Procrastinate Better

Possum, Anyone?

Most July 4 menus are meant to be quintessentially American: hot dogs, potato salad, maybe a flag cake if you’re lucky.   But a new book, Andrew Beahrs’ Twain’s Feast , sets out to rediscover the foods that Mark Twain, writing with a homesick palate from Europe in 1879, listed as the ones he’d scarf down the minute his steamer docked in the States. More than 80 items long, his menu includes things like Illinois prarie-hens, blue points on the half-shell, sliced tomatoes with sugar or vinegar, hot hoe cake (Southern-style), even possum and raccoon. Many of Twain’s dishes contain regional specifications—San Francisco mussels, Virginia bacon, Philadelphia terrapin soup—so Beahrs crisscrosses the country to track them down, weaving into the travelogue notes on American dietary history. Twain is framed as a sort of patron saint of locavores, and Beahrs’ Berkeley-boho veneration of the locally sourced, down-home lifestyle can occasionally become a tad cloying. But he’s mostly saved by wit and observational power, those most Twainian of traits.
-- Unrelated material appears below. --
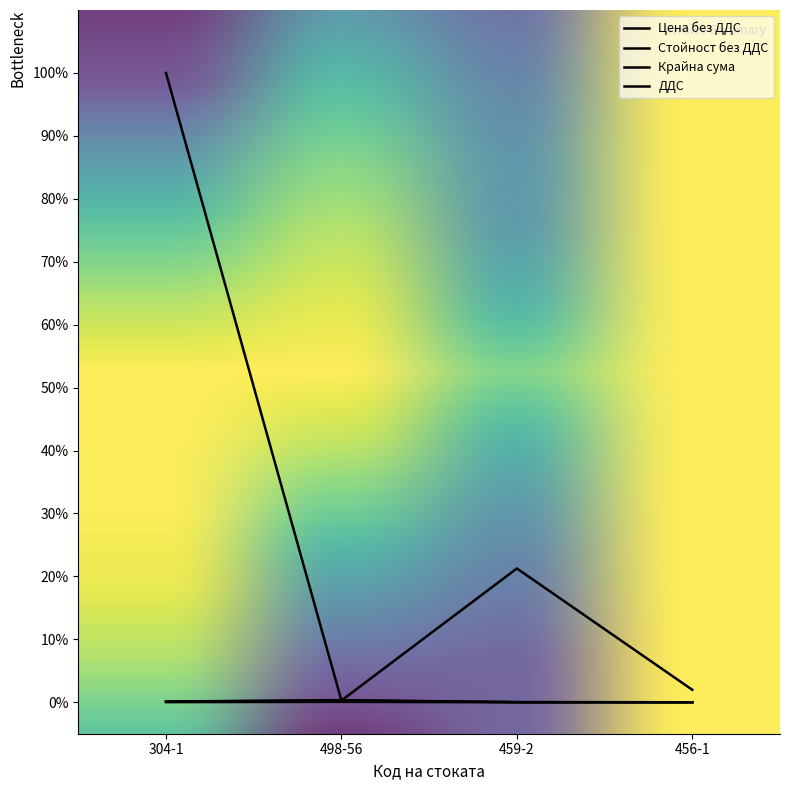

Reading left to right, extract all data points from this chart.

Цена без ДДС: 304-1=100.0	498-56=0.3	459-2=21.3	456-1=2.0
Стойност без ДДС: 304-1=0.1	498-56=0.3	459-2=0.0	456-1=0.0
Крайна сума: 304-1=0.1	498-56=0.3	459-2=0.0	456-1=0.0
ДДС: 304-1=0.0	498-56=0.1	459-2=0.0	456-1=0.0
Besides, even the man himself wasn’t always a virtuous rustic—at one dinner, Beahrs regretfully reports, Twain supped on “creamed asparagus, creamed sweetbreads … the tomatoes molded into jelly, with mayonnaise on the side (afterward came ice cream sculpted into flowers).” So if raccoons are unavailable, raise a scoop of vanilla in Twain’s honor this weekend.